Ideally, the folders in the email template tool can be organized around the various personas.
SLIDE A meeting scheduling tool can help you easily find a time for an exploratory call.
You don't want the difficulty of coordinating calendars to be the thing that kills a sales conversation.
SLIDE An email tool can help you set up a sequence and automated execution.
The tool should prompt you when an outreach is due or could even automate the next outreach for you, if it's
appropriate.
The last thing you do in the Connect Phase is prepare for the next phase.
Be ready to transition to the Explore Phase of your inbound sales strategy. The time will come to make this
transition, so you need to be ready for it.
SLIDE How do you know its time to enter the Explore Phase?
You'll know this has happened when they confirm they're interested in discussing a particular goal or challenge
with you.
Your prospect is ready to discuss their goal or challenge. At that point, you need to get buy-in.
At that point, you need to get buy-in for a longer exploratory conversation, which is the next phase of your
inbound sales strategy. Here's what getting buy-in might sound like.
To sum up, connecting with your leads might take multiple attempts.

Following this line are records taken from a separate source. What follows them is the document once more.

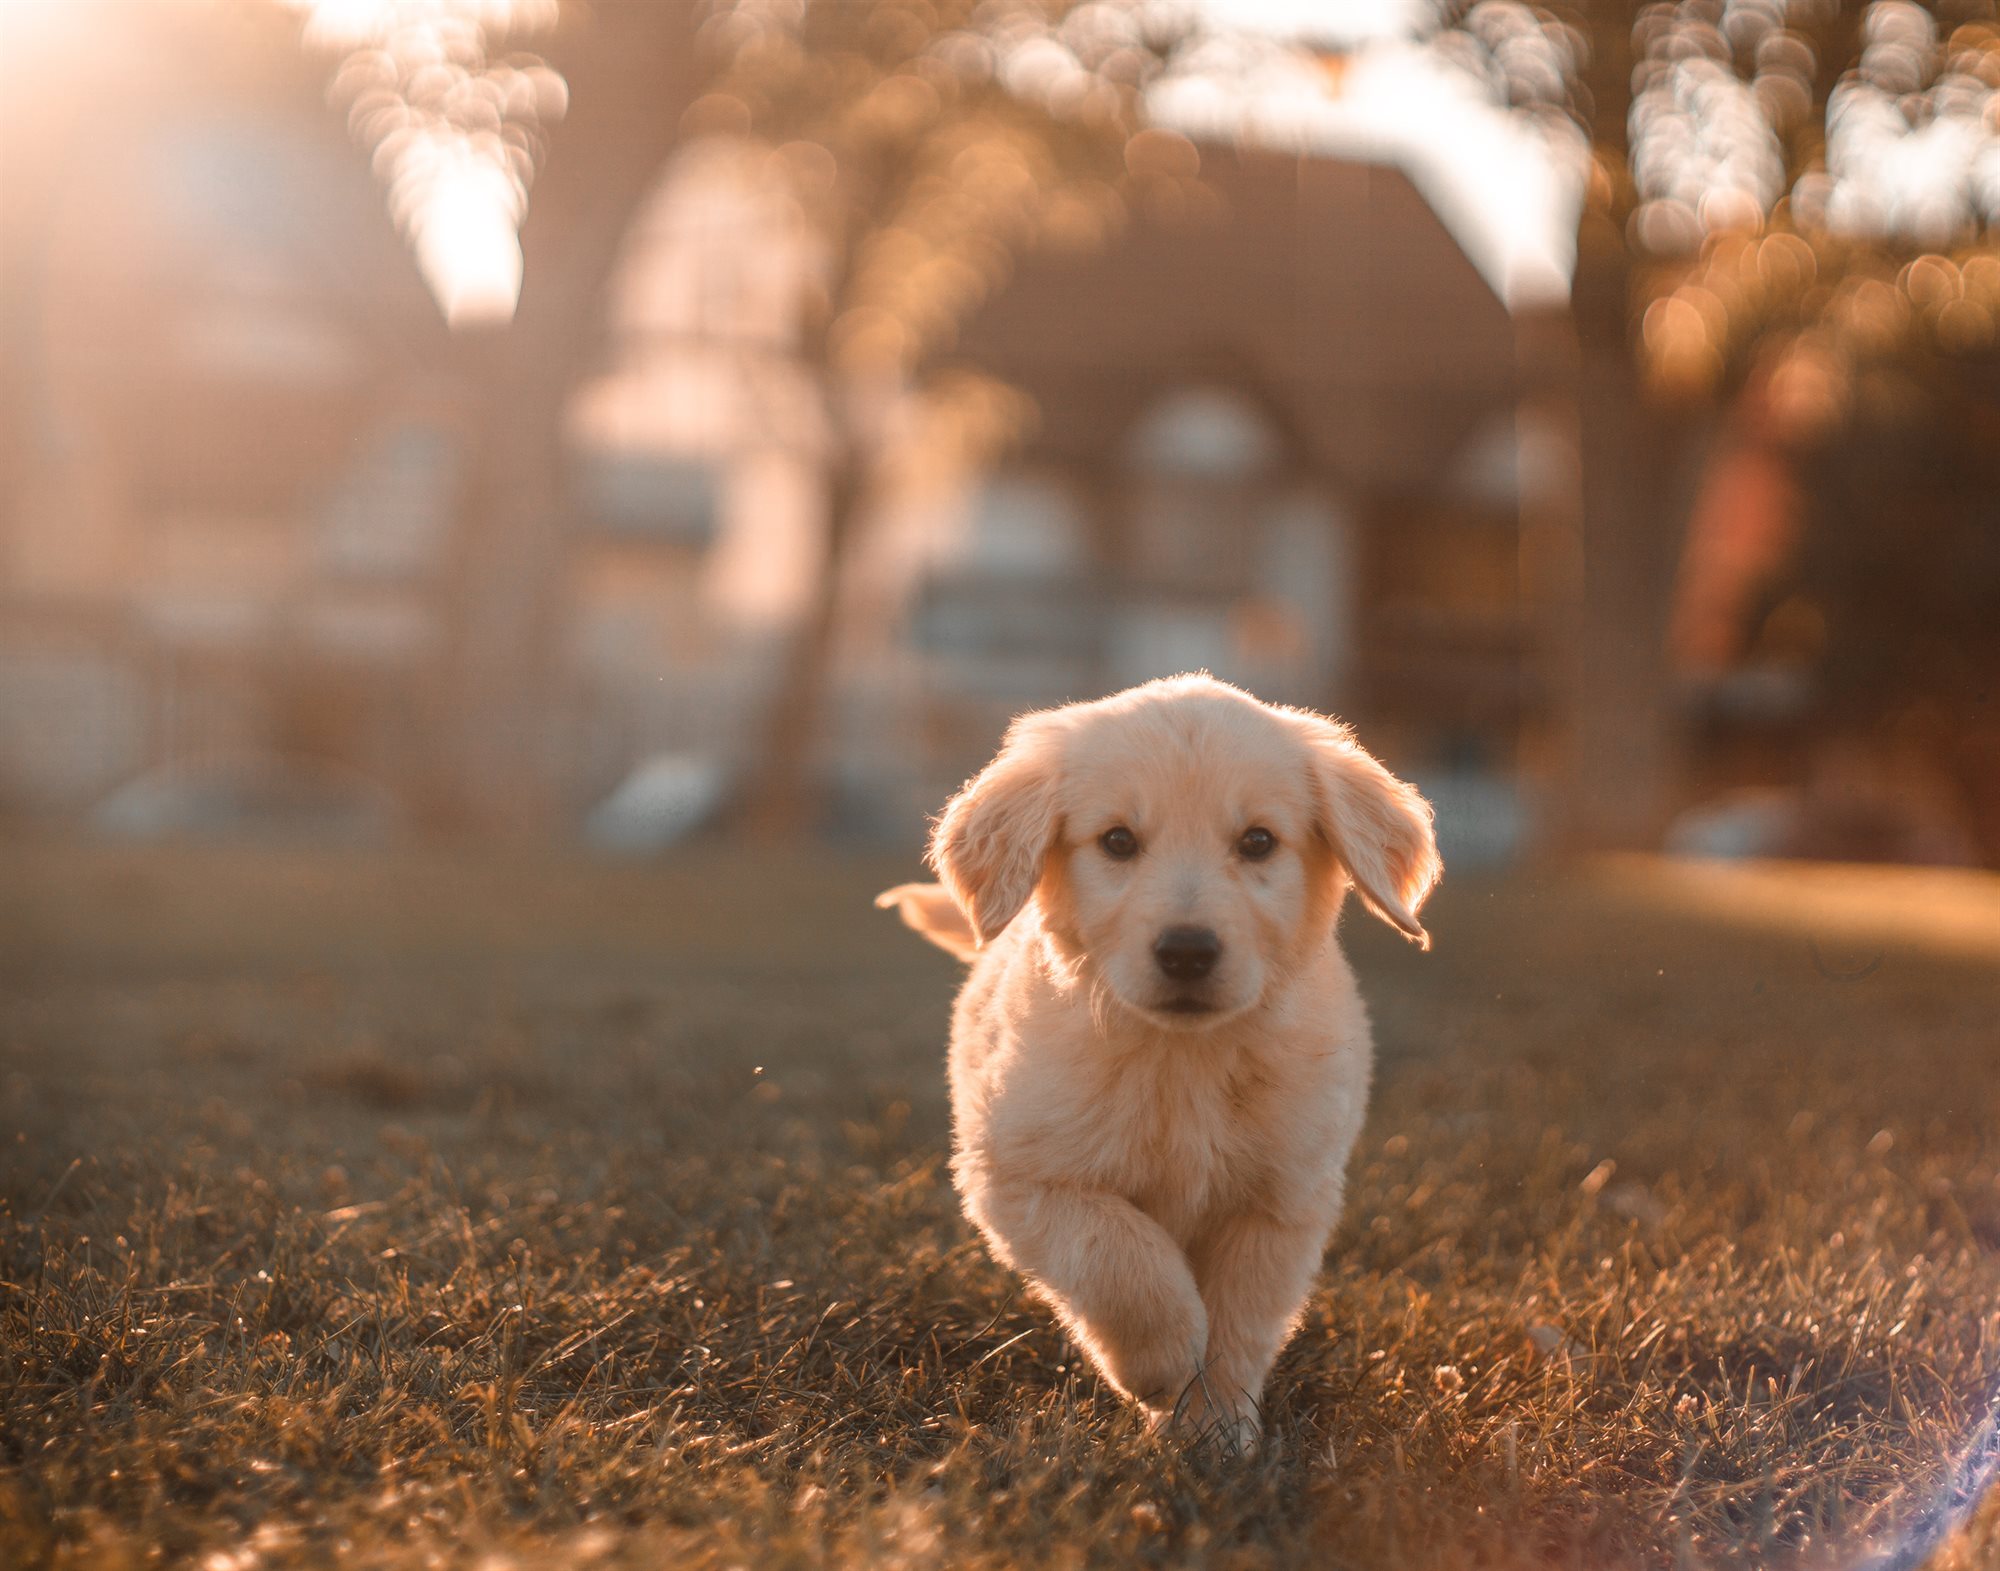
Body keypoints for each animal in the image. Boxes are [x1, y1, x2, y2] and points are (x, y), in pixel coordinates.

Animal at [876, 671, 1440, 1447]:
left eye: (1258, 841)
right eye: (1118, 840)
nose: (1187, 952)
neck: (1184, 1057)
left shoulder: (1282, 1200)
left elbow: (1239, 1321)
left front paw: (1215, 1427)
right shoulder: (1022, 1175)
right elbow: (1120, 1256)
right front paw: (1164, 1362)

So, you need to keep finding helpful ways to reach out, use technology to automate certain parts of your outreach,
and always be ready to transition to the Explore Phase of your inbound strategy. Throughout it all, focus on being
helpful. If you can help your prospect get a little bit closer to achieving a goal or overcoming a challenge, they'll
reward you for it, and soon, you'll be headed into the Explore Phase of your inbound sales strategy.